Despite losing almost all control of his aircraft resulting from its nearly severed tail section, Voris miraculously managed to land safely; tragically, the pilot who hit the water died. The team was back in the air two weeks later. Voris stayed with the team until December 1952, when he was selected to take command of Satan's Kittens aboard the . He was considered by the Blue Angels to be the "father" of the team right up until his death.

===1952–1963===
After his second tour with the "Blues", Voris rounded out his career by going on to skipper VF-191, and (after being promoted to the rank of commander) Attack Carrier Air Group 5 (CAG-5) aboard the . Voris retired at the rank of captain in 1963.

==Post-military career==
Upon his retirement from the Navy, Captain Voris went to work for the Grumman Corporation in Bethpage, New York, assisting in the development of the Navy's F-14 Tomcat and NASA's Lunar Module. In 1973 he accepted a position in the National Aeronautics and Space Administration's (NASA) Office of Industry Affairs. In 1985, Voris retired and he and his wife moved to Monterey, California. Voris' unpretentious manner and good humor kept him in demand as a speaker at air shows and other aviation-related events. He remained active in naval aviation through a variety of organizations such as the Golden Eagles, a highly distinguished and select group of Naval and Marine Corps aviators.

==Decorations and honors==
During his more than two decades of military service, Captain Voris received 3 Distinguished Flying Crosses, 11 Air Medals, 3 Presidential Unit Citations, and the Purple Heart, along with a dozen other medals. In 1993, Voris was honored at the United States Air Force's annual "Gathering of Eagles" ceremony as one of twenty aviators worldwide who have made significant contributions in the field of aviation. He was inducted into the International Air Show Hall of Fame in 2000, and the Navy Aviation Hall of Fame in Pensacola, Florida in May, 2002. The 2004 California Air Show held in Salinas, California was dedicated in his honor. An aircraft bearing Voris' name sits outside the Jacksonville Naval Air Station, where the passenger terminal is also named for him.

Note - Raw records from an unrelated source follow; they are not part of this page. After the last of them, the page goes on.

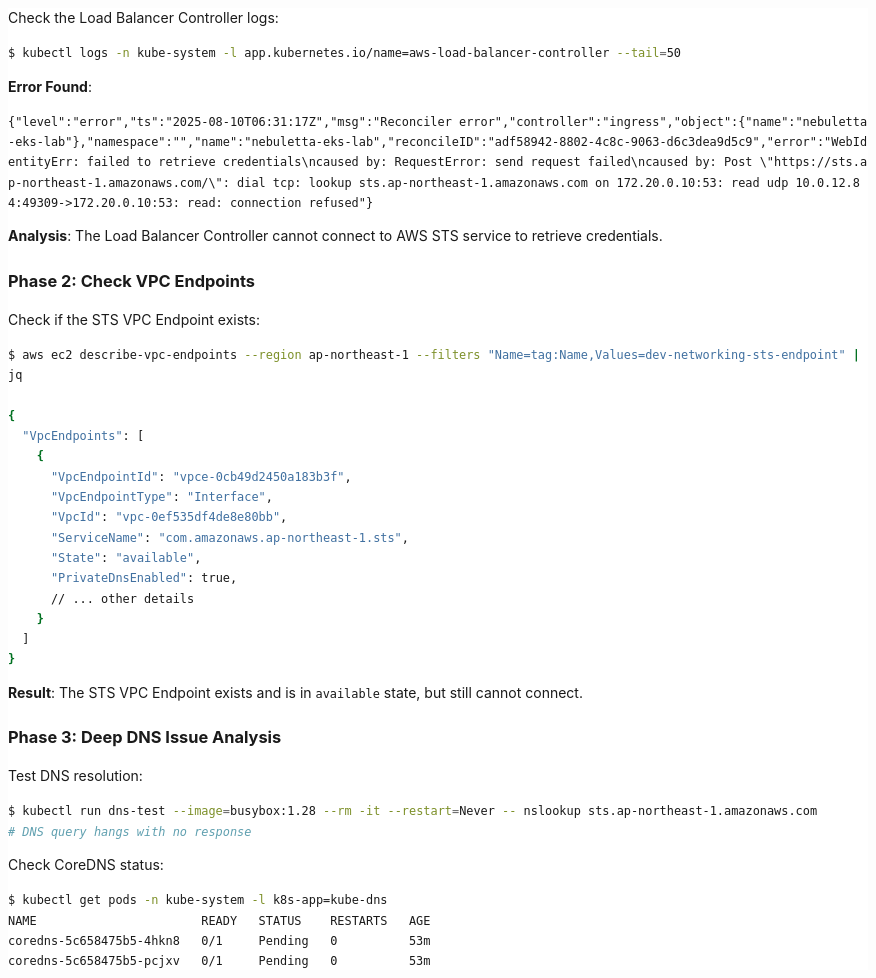 Check the Load Balancer Controller logs:

```bash
$ kubectl logs -n kube-system -l app.kubernetes.io/name=aws-load-balancer-controller --tail=50
```

**Error Found**:
```
{"level":"error","ts":"2025-08-10T06:31:17Z","msg":"Reconciler error","controller":"ingress","object":{"name":"nebuletta-eks-lab"},"namespace":"","name":"nebuletta-eks-lab","reconcileID":"adf58942-8802-4c8c-9063-d6c3dea9d5c9","error":"WebIdentityErr: failed to retrieve credentials\ncaused by: RequestError: send request failed\ncaused by: Post \"https://sts.ap-northeast-1.amazonaws.com/\": dial tcp: lookup sts.ap-northeast-1.amazonaws.com on 172.20.0.10:53: read udp 10.0.12.84:49309->172.20.0.10:53: read: connection refused"}
```

**Analysis**: The Load Balancer Controller cannot connect to AWS STS service to retrieve credentials.

### Phase 2: Check VPC Endpoints

Check if the STS VPC Endpoint exists:

```bash
$ aws ec2 describe-vpc-endpoints --region ap-northeast-1 --filters "Name=tag:Name,Values=dev-networking-sts-endpoint" | jq

{
  "VpcEndpoints": [
    {
      "VpcEndpointId": "vpce-0cb49d2450a183b3f",
      "VpcEndpointType": "Interface",
      "VpcId": "vpc-0ef535df4de8e80bb",
      "ServiceName": "com.amazonaws.ap-northeast-1.sts",
      "State": "available",
      "PrivateDnsEnabled": true,
      // ... other details
    }
  ]
}
```

**Result**: The STS VPC Endpoint exists and is in `available` state, but still cannot connect.

### Phase 3: Deep DNS Issue Analysis

Test DNS resolution:

```bash
$ kubectl run dns-test --image=busybox:1.28 --rm -it --restart=Never -- nslookup sts.ap-northeast-1.amazonaws.com
# DNS query hangs with no response
```

Check CoreDNS status:

```bash
$ kubectl get pods -n kube-system -l k8s-app=kube-dns
NAME                       READY   STATUS    RESTARTS   AGE
coredns-5c658475b5-4hkn8   0/1     Pending   0          53m
coredns-5c658475b5-pcjxv   0/1     Pending   0          53m
```
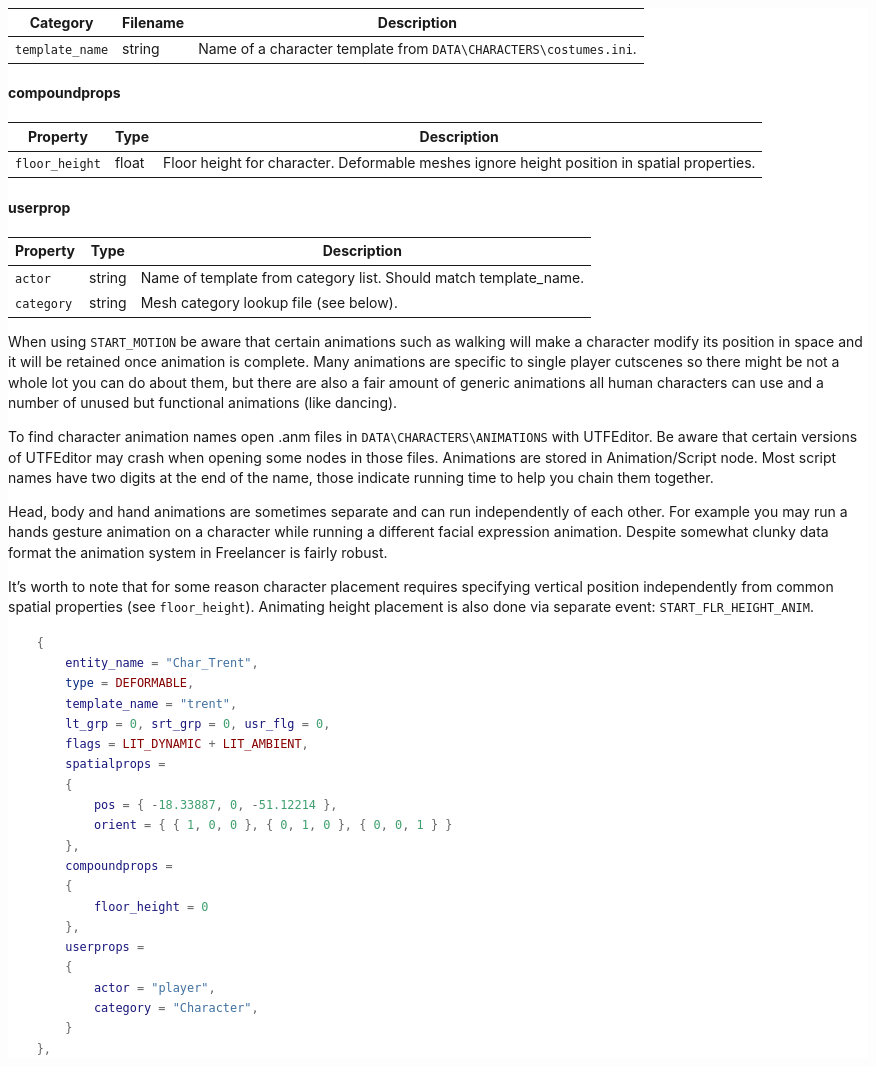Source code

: | Category        | Filename | Description                                                       |
| --------------- | -------- | ----------------------------------------------------------------- |
| `template_name` | string   | Name of a character template from `DATA\CHARACTERS\costumes.ini`. |

#### compoundprops

| Property       | Type  | Description                                                                                 |
| -------------- | ----- | ------------------------------------------------------------------------------------------- |
| `floor_height` | float | Floor height for character. Deformable meshes ignore height position in spatial properties. |

#### userprop

| Property   | Type   | Description                                                      |
| ---------- | ------ | ---------------------------------------------------------------- |
| `actor`    | string | Name of template from category list. Should match template_name. |
| `category` | string | Mesh category lookup file (see below).                           |

When using `START_MOTION` be aware that certain animations such as walking will make a character modify its position in space and it will be retained once animation is complete. Many animations are specific to single player cutscenes so there might be not a whole lot you can do about them, but there are also a fair amount of generic animations all human characters can use and a number of unused but functional animations (like dancing).

To find character animation names open .anm files in `DATA\CHARACTERS\ANIMATIONS` with UTFEditor. Be aware that certain versions of UTFEditor may crash when opening some nodes in those files. Animations are stored in Animation/Script node. Most script names have two digits at the end of the name, those indicate running time to help you chain them together.

Head, body and hand animations are sometimes separate and can run independently of each other. For example you may run a hands gesture animation on a character while running a different facial expression animation. Despite somewhat clunky data format the animation system in Freelancer is fairly robust.

It’s worth to note that for some reason character placement requires specifying vertical position independently from common spatial properties (see `floor_height`). Animating height placement is also done via separate event: `START_FLR_HEIGHT_ANIM`.

```lua
	{
		entity_name = "Char_Trent",
		type = DEFORMABLE,
		template_name = "trent",
		lt_grp = 0, srt_grp = 0, usr_flg = 0,
		flags = LIT_DYNAMIC + LIT_AMBIENT,
		spatialprops =
		{
			pos = { -18.33887, 0, -51.12214 },
			orient = { { 1, 0, 0 }, { 0, 1, 0 }, { 0, 0, 1 } }
		},
		compoundprops =
		{
			floor_height = 0
		},
		userprops =
		{
			actor = "player",
			category = "Character",
		}
	},
```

On October 10, 2005 a memorial service was held at the Fort Ord Main Chapel in the town of Seaside, California. Immediately thereafter, full military honors (which included a 21-gun salute and the traditional folding and presentation of the American flag) followed. The service ended with a six-plane missing man formation flyover by the Blue Angels. "Butch Voris' contributions to naval aviation and the nation's history were epic", said Cdr. Steve Foley, flight leader and commanding officer of the 2005 Blue Angels. "Concluding his memorial service with a fly-by the 2005 Blue Angel team will be a highlight of not only this season, but our careers as naval aviators as well. It truly reinforces our responsibility to preserve the legacy and ideals Boss Voris bestowed upon us 59 years ago. Said Lt. Garrett Kasper, public spokesman for the Blue Angels, "It is our team's honor to conduct a flyby, as our final salute to Captain Voris, and the most fitting way we can pay our respects to the Voris family."

==Quotations==
- "We got paid sooner than the other guys, 'cause they expected you to die. We always said, 'you gotta kid about this stuff."
- "It's the precision and perceived daring and high risk that you see in the team. We come down to ground level so people can see the types of maneuvers fighters do in combat. I think the public deserves to see what their taxes are paying for."
- "You fly as close together as a couple of feet...every once in a while you do a little bump and so forth. People ask me, 'How close do they fly?' and I'll say if we hit each other, it's too close and if we don't, we're too far apart."